HIGH-PRECISION ISOCHRON BURIAL DATING USING A GAS-FILLED-MAGNET


GRANGER, Darryl E., Earth Atmospheric and Planetary Sciences, Purdue University, 550 Stadium Mall Dr., West Lafayette, IN 47907, CAFFEE, Marc W., Department of Physics and Astronomy, Purdue University, West Lafayette, IN 47907, ZHAO, Zhijun, College of Geographical Sciences, Nanjing Normal University, Nanjing, 210023, China and ODOM III, William E., Earth, Atmospheric, and Planetary Sciences, Purdue University, 550 Stadium Mall Dr., West Lafayette, IN 47907, dgranger@purdue.edu

Cosmogenic 26Al and 10Be in quartz can be used to date sediment burial over timescales ranging up to ~5-6 My based on their relative decay.
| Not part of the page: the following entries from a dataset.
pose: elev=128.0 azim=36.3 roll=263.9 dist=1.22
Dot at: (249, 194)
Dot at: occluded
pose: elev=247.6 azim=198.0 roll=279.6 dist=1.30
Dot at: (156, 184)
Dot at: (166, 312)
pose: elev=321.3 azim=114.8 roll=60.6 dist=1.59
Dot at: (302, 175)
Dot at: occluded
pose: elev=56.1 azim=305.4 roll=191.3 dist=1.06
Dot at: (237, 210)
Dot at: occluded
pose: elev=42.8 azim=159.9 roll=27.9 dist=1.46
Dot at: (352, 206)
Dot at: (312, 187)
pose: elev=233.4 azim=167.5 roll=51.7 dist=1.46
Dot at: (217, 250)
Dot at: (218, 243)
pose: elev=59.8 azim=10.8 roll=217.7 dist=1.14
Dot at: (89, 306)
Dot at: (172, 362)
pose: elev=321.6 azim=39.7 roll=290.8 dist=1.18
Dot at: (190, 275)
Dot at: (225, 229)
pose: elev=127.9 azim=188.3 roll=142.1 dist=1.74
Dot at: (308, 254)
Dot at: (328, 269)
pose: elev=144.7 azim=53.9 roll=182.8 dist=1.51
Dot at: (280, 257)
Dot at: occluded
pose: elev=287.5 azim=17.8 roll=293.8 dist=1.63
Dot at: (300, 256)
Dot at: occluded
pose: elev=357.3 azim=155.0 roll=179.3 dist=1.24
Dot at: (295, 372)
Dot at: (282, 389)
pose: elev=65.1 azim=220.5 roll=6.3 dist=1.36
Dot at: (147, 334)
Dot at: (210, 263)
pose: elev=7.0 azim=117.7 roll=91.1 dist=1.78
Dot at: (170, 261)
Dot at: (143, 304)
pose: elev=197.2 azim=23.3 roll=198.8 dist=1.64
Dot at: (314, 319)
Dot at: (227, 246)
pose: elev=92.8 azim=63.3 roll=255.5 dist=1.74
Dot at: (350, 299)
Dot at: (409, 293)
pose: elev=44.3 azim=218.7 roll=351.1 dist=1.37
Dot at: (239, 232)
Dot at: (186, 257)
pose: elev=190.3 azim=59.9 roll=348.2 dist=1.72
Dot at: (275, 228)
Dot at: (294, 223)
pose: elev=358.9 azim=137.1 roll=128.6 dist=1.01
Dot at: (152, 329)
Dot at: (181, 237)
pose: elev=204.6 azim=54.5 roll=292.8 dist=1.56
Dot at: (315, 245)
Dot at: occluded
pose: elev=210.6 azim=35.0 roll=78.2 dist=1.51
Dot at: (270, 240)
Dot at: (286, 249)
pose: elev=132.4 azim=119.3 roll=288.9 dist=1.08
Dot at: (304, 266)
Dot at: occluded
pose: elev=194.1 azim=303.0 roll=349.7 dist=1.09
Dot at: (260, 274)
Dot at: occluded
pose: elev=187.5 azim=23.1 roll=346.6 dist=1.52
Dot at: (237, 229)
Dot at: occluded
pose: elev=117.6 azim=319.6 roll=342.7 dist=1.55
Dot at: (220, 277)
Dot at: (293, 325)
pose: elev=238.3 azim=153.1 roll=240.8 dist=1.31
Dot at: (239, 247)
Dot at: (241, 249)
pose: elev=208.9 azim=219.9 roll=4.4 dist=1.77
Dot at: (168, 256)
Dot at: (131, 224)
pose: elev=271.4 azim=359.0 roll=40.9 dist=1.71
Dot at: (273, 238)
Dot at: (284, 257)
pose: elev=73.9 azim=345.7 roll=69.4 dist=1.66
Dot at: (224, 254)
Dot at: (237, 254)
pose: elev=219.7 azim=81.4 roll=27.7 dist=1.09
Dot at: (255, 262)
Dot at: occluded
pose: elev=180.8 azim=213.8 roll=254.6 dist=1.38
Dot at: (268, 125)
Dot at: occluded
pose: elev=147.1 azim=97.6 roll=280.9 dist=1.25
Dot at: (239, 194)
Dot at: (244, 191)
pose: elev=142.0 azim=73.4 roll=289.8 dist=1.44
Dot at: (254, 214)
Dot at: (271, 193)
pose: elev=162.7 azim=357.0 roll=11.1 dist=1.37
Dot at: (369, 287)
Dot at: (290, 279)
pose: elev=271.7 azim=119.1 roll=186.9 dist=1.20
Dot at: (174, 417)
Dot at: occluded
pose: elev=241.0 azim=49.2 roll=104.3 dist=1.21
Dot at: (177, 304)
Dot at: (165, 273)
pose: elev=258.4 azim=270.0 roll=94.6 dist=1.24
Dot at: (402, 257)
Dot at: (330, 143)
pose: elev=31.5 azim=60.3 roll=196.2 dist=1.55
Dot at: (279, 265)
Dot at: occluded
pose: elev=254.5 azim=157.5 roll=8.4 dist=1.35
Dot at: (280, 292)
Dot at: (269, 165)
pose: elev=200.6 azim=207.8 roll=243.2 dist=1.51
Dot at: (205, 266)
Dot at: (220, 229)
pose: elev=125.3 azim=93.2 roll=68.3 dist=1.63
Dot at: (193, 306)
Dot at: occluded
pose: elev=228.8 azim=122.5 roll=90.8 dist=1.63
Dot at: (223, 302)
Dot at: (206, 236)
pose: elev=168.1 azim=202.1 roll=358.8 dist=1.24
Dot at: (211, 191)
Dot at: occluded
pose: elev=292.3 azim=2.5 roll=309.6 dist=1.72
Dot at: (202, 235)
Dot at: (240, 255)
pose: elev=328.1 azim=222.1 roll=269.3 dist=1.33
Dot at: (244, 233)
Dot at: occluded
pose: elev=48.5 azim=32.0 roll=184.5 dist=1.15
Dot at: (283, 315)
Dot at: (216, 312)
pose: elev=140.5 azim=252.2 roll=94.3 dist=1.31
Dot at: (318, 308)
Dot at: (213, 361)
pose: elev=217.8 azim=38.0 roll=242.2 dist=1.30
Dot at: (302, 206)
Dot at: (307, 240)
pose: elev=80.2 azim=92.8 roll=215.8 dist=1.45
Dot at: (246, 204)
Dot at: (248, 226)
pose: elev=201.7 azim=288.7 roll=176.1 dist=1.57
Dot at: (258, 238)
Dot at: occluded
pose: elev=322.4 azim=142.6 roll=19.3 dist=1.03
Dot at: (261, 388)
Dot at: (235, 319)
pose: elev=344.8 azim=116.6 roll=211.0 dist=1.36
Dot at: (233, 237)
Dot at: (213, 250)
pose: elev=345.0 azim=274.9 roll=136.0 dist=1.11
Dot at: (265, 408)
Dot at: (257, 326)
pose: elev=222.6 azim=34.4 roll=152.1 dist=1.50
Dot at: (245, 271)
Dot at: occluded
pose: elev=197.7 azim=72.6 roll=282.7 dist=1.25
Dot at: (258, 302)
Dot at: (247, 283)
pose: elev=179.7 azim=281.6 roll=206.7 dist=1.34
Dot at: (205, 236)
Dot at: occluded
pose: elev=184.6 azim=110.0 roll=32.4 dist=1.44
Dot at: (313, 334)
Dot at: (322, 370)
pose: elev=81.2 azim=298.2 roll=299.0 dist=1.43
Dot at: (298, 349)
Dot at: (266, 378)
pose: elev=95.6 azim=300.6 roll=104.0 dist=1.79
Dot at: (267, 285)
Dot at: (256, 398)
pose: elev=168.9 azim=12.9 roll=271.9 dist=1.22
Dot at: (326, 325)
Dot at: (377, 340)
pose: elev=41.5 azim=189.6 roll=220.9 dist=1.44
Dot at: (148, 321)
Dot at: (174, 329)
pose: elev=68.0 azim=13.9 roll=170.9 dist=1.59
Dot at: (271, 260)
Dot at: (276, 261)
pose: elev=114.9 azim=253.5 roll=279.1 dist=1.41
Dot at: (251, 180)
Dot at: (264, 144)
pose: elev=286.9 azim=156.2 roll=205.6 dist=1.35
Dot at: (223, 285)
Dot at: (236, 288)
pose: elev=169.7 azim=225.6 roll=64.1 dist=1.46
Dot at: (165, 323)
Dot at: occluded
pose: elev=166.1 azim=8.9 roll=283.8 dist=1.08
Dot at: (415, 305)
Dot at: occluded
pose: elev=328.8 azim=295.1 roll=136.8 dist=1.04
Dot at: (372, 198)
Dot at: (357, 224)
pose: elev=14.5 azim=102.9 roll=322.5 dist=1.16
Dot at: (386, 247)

However, burial dating has traditionally required deep burial in caves or beneath tens of meters of sediment, and the method has suffered from large uncertainties due to the difficulty in measuring 26Al by accelerator mass spectrometry. This has now fundamentally changed due to the recent implementation of a gas-filled-magnet (GFM) at PRIME Lab. By suppressing the isobar 26Mg, the GFM allows 26Al to be injected into the accelerator as the molecular ion AlO-, at more than an order of magnitude higher beam current. Precision of 26Al measurements is now equal to that of 10Be, a few percent or better. We will present new data comparing burial dates to 40Ar/39Ar dates of overlying volcanic deposits at the 0.77 My Bishop Tuff, California, and at the Pulu site in the Tarim Basin of northern China where the uppermost Xiyu conglomerate is sandwiched by basalt flows that bracket its age to 1.2-1.4 My. In both cases the burial ages match the 40Ar/39Ar ages with precision of ~5%. Isochron burial dating has tremendous potential in archaeology and Quaternary geology, including for dating sites buried by only a few meters of sediment.